Unsuited to the development of an explicit political theory, Taoism exerted its greatest influence on Chinese aesthetics, hygiene, and religion. Alongside the philosophical and mystical Taoism discussed above, Taoism also developed on a popular level as a cult in which immortality was sought through magic and the use of various elixirs. Experimentation in alchemy gave way to the development, between the 3rd and 6th centuries, of various hygiene cults that sought to prolong life. These developed into a general hygiene system, still practiced, that stresses regular breathing and concentration to prevent disease and promote longevity.
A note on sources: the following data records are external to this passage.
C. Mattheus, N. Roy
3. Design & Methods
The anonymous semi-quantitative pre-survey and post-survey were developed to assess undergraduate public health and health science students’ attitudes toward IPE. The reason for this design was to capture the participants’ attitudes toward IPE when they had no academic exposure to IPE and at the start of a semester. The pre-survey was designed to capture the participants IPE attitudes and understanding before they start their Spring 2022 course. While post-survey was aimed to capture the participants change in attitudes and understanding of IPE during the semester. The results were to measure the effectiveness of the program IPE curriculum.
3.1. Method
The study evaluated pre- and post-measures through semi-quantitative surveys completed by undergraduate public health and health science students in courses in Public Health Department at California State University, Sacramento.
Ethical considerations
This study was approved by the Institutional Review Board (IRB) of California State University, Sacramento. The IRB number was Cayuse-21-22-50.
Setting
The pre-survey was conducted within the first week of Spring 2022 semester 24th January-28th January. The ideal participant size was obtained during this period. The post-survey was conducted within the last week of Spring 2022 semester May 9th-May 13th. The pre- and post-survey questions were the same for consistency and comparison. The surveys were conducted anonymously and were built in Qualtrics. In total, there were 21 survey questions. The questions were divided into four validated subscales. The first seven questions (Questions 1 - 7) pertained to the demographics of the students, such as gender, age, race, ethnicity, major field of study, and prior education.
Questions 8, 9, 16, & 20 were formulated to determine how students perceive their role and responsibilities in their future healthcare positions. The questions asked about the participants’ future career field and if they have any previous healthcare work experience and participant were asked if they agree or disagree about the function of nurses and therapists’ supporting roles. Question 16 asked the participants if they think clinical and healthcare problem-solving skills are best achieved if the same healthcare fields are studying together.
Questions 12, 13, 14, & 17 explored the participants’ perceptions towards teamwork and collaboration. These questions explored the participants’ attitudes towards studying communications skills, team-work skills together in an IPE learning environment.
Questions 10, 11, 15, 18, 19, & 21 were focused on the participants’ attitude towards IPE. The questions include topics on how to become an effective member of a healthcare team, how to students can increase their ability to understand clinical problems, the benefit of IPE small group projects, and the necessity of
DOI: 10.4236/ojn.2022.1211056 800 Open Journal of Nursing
About the 2nd century AD, popular Taoist religious organizations concerned with faith healing began to appear. Subsequently, under the influence of Buddhism, Taoist religious groups adopted institutional monasticism and a concern for spiritual afterlife rather than bodily immortality. The basic organization of these groups was the local parish, which supported a Taoist priest with its contributions. Taoism was recognized as the official religion of China for several brief periods. Various Taoist sects eventually developed, and in 1019 the leader of one of these was given an extensive tract of land in Jiangxi (Kiangsi) Province. The successors of this patriarch maintained control over this tract and nominal supremacy over local Taoist clergy until 1927, when they were ousted by the Chinese Communists. In contemporary China, religious Taoism has tended to merge with popular Buddhism and other religions.